Here you go, set of six for £50 including postage from France.

https://www.banggood.com/6pcs-165-2...-p-1107327.html?rmmds=search&cur_warehouse=FR

Or if you can wait a couple of weeks, £19 for each set of three from China.

https://www.banggood.com/3Pcs-Car-S...-p-1241426.html?rmmds=search&cur_warehouse=CN

Always an outside risk of having to pay VAT if you buy direct from China.


----------



## Mrplodd (Mar 4, 2008)

IF it’s snowy enough to need anything like these or chains I would be staying put!!

Unless of course I had gone somewhere to go skiing (I don’t ski!)

Andy


----------



## GMJ (Jun 24, 2014)

You might get caught out by the vagaries of the weather though Andy...

The Chinese ones might be worth a punt at that price.

I had a set of snow socks for my birthday from my lad and they were nowhere near 70 quid.

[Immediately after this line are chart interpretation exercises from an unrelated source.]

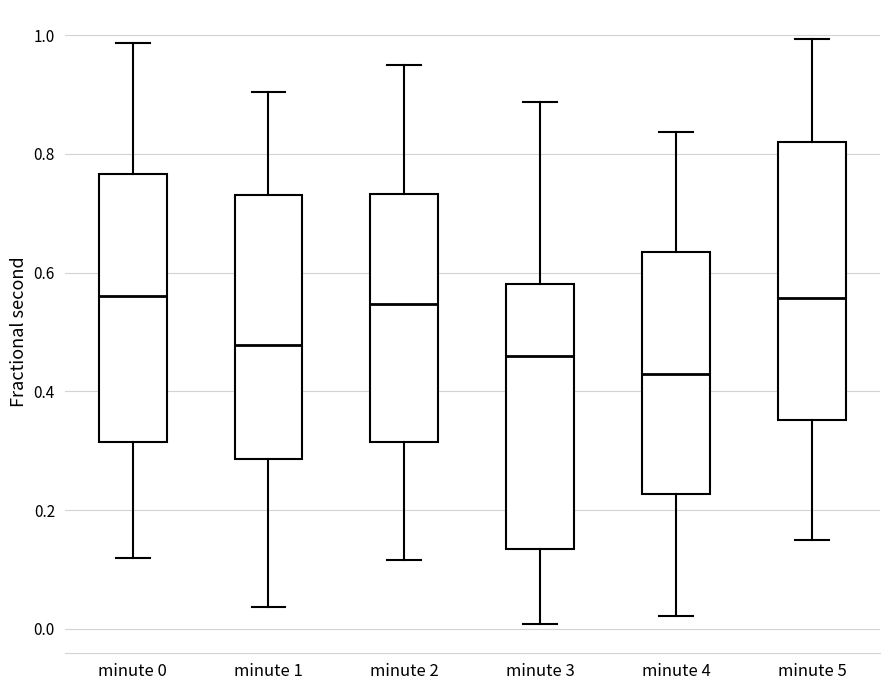

Reading left to right, transcribe this box plot: for each box, give where its median line is, the range the box spans, and where its two whiskers end, as read against the y-axis. The values are not printed on the chart, so give them approximately, as read against the axis.

minute 0: median 0.56, box 0.32 to 0.76, whiskers 0.12 to 0.98
minute 1: median 0.48, box 0.28 to 0.74, whiskers 0.04 to 0.90
minute 2: median 0.54, box 0.32 to 0.74, whiskers 0.12 to 0.96
minute 3: median 0.46, box 0.14 to 0.58, whiskers 0.00 to 0.88
minute 4: median 0.42, box 0.22 to 0.64, whiskers 0.02 to 0.84
minute 5: median 0.56, box 0.36 to 0.82, whiskers 0.14 to 1.00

They were around 40 quid which puts them in the same bracket as 2 sets of these Chinese things.

Graham :smile2:


----------



## Mrplodd (Mar 4, 2008)

GMJ said:


> You might get caught out by the vagaries of the weather though Andy...
> 
> Graham :smile2:


I like to head for sun rather than snow!!

Andy


----------



## GMJ (Jun 24, 2014)

Mrplodd said:


> I like to head for sun rather than snow!!
> 
> Andy


Me too but crossing northern Europe to get to it carries a risk of snow. We saw plenty in northern Spain when we went down there in January.

Also we tour all through winter and snow on high ground can easily confound meteorologists in my experience.

Its a no brainer to carry something as a precaution if one is touring in winter.

Graham :smile2:


----------